# Probability for drawing different balls from 2 urns under constant exchange of balls

Consider 2 urns (or bags), $$U_1$$ and $$U_2$$ with $$n_1$$ and $$n_2$$ balls. The balls can have $$k$$ different colors and we know the initial distribution of balls in both urns. Thus, we can calculate $$P_1 = 1 - \sum_{i=1}^k p_{1i}^2,$$ $$P_2 = 1 - \sum_{i=1}^k p_{2i}^2,$$ and $$P_3 = 1 - \sum_{i=1}^k p_{1i} p_{2i}$$ (with $$p_{1i}$$ and $$p_{2i}$$ as relative frequencies of balls with color $$i$$ in $$U_1$$ and $$U_2$$). $$P_1$$ and $$P_2$$ represent the probability for drawing randomly 2 different-colored balls from $$U_1$$ and $$U_2$$. $$P_3$$ is the probability for getting 2 different-colored balls after drawing 1 ball from each urn.

Now we randomly take a proportion of $$m_{12}$$ balls from $$U_1$$ and put it into $$U_2$$ and do the same (simultaneously) vice versa with $$m_{21}$$ balls from $$U_2$$.

What I'm interested in now is how $$P_3$$ changes after each round of random allocation.

Here are my thoughts ... We can calculate $$P_1^{t_1}$$ (and similar $$P_2^{t_1}$$),

$$P_1^{t_1} = \frac {\big( 1 - m_{12} \big)^2 P_1^{t_0} + 2 \big( 1 - m_{12} \big)m_{21}P_3^{t_0} + m_{21}^2 P_2^{t_0}}{\big( \big( 1 - m_{12} \big) + m_{21} \big)^2},$$ The superscripts $$^{t_1}$$ refer to the probabilities after 1 exchange of balls and thus refer to the system state that follows $$^{t_0}$$. It is obvious that $$P_1^{t_\infty}$$ and $$P_2^{t_\infty}$$ converges towards a common limit $$x$$ and that $$P_3^{t_\infty}$$ will converge towards $$x$$, too.

But which formula does the decay of $$P_3$$ follow? And how can $$x$$ be calculated?

• My intuition (but this needs some careful thinking) is that for $m_{12}$ and $m_{21}$ positive, after a sufficiently long time each ball is in each urn with probability $1/2$ and thus computing $P_3$ simply becomes computing the probability that considering all balls together, you don't pick the same colour twice. If this is true the easiest way to obtain this is probably through a coupling, and this will provide an upper bound for the convergence rate of $P_3$ in the right metric. Can you detail a bit how you obtained the formula for $P_1^{t_1}$? – Gâteau-Gallois Aug 12 at 19:38
• Btw you implicitey assumed that $t_1$ is the time after the first random allocation, but never specified it. – Gâteau-Gallois Aug 12 at 19:41
• @Gâteau-Gallois since there's too few space to completely reply to your question, I added an answer (which shouldn't be understood as an answer to my question) ... – Anti Aug 12 at 20:15

## 2 Answers

Gallois, thanks a lot for your reply. I think it could be thought that way. And: Thanks a lot for you hint with $$t_1$$ and $$t_0$$. I edited my post.

§ COLLECTED DATA
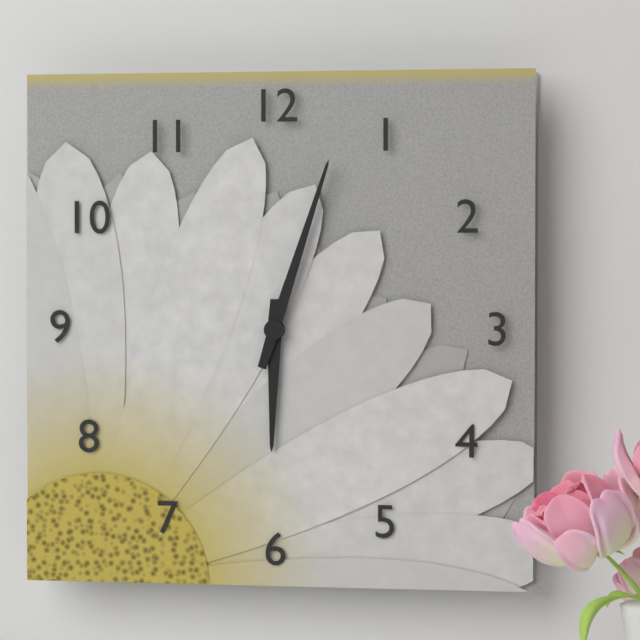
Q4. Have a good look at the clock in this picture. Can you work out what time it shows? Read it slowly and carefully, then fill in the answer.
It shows 6:03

§ TASK DETAILS
Revise the stretch of the urn-probability post that begins at "# Probability for" and ends at "from each urn." by swapping "urns" for "jars", and give that stretch back in full. The listing comes from a separate source.

§ WRITTEN ANSWER
# Probability for drawing different balls from 2 jars under constant exchange of balls

Consider 2 jars (or bags), $$U_1$$ and $$U_2$$ with $$n_1$$ and $$n_2$$ balls. The balls can have $$k$$ different colors and we know the initial distribution of balls in both jars. Thus, we can calculate $$P_1 = 1 - \sum_{i=1}^k p_{1i}^2,$$ $$P_2 = 1 - \sum_{i=1}^k p_{2i}^2,$$ and $$P_3 = 1 - \sum_{i=1}^k p_{1i} p_{2i}$$ (with $$p_{1i}$$ and $$p_{2i}$$ as relative frequencies of balls with color $$i$$ in $$U_1$$ and $$U_2$$). $$P_1$$ and $$P_2$$ represent the probability for drawing randomly 2 different-colored balls from $$U_1$$ and $$U_2$$. $$P_3$$ is the probability for getting 2 different-colored balls after drawing 1 ball from each urn.